#### [Page extract]
Why did you leave me for no reason Stealth the Skarmory?

come back home.


----------



## Poke4ever

My very first Pokemon, Swampert, and all of my Pokemon that were in Pokemon Sapphire. I brought my blue Gameboy Advance SP to school in 2nd grade and someone stole Sapphire, Firered, and my SP. I was crying for weeks...and I still miss them to this day. Please come home Swampert!!! *cries*


----------



## IcySapphire

RIP to the original Amy the Dewgong--the only Pokemon I ever came close to building to lv. 100. Sent to the Void of Deletion when I decided to start my Silver over


----------



## Callisto

Venusaur, Vaporeon, Ninetales....I miss you all.
*cries*
I honestly don't get why a janitor would throw my LeafGreen away. I looked for days.....

(Stored records)
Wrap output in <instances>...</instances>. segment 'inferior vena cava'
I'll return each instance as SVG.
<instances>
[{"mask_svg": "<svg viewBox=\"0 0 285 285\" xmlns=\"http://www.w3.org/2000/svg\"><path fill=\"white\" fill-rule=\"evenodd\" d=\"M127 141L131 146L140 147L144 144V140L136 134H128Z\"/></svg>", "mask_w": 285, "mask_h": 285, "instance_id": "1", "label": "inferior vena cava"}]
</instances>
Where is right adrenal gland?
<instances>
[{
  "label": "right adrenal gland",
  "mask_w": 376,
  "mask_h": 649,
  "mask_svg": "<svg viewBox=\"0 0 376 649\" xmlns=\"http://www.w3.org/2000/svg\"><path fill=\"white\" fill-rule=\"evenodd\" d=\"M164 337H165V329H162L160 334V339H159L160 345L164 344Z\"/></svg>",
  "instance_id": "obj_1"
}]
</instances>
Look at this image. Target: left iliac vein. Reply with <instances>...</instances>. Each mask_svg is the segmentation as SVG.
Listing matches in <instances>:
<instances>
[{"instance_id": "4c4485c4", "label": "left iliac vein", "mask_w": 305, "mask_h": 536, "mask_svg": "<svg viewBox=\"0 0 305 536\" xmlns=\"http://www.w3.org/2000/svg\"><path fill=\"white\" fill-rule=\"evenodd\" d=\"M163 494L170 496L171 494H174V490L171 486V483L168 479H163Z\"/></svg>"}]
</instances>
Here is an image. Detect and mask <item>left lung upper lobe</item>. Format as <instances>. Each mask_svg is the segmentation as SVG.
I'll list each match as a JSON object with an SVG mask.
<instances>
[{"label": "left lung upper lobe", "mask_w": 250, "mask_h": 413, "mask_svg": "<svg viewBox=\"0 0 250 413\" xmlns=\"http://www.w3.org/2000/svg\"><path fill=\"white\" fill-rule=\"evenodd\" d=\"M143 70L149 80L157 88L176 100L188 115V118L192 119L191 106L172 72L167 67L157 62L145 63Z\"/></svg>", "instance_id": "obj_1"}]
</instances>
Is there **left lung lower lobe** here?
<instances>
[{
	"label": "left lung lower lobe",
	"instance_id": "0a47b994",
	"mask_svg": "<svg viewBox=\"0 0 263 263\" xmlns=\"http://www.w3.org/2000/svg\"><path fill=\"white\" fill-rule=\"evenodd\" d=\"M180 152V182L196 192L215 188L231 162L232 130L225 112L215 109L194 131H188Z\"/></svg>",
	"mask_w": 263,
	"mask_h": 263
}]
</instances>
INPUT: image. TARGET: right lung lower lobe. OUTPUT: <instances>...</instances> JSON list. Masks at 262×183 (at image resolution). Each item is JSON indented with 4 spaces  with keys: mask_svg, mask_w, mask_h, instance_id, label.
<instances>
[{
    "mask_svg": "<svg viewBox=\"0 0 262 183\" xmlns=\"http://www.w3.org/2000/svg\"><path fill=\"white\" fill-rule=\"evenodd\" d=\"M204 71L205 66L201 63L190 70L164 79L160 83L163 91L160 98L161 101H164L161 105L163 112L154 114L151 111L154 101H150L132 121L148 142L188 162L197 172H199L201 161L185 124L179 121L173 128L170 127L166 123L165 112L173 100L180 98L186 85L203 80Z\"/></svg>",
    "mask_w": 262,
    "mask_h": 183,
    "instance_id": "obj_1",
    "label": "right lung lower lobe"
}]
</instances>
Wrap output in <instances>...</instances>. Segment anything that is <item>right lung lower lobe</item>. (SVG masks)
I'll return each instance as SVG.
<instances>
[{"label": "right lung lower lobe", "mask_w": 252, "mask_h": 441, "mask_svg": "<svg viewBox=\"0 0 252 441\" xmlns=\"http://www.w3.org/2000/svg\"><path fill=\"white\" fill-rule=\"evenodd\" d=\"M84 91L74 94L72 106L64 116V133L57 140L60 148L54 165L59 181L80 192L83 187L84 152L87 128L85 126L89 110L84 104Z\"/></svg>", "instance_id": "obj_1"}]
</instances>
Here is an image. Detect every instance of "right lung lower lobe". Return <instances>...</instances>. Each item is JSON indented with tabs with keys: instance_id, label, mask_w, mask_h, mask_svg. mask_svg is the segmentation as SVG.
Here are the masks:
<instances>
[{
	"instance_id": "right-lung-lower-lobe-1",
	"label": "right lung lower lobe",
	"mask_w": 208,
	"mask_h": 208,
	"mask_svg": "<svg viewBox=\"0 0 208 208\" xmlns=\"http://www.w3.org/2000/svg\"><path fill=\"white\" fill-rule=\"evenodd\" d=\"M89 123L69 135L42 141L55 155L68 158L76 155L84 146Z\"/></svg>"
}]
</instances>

#### [Requests]
a. List every Pokemon species named in the forum thread about lost Pokemon.
b. Answer these questions from the forum thread about lost Pokemon:
(i) In which grade did Poke4ever bring the Game Boy Advance SP to school?
(ii) What level did IcySapphire come close to reaching with Amy the Dewgong?
(iii) Who does Callisto say threw the LeafGreen away?

#### [Solutions to the exercise]
a.
Skarmory
Swampert
Dewgong
Venusaur
Vaporeon
Ninetales

b.
(i) 2nd grade
(ii) Level 100
(iii) A janitor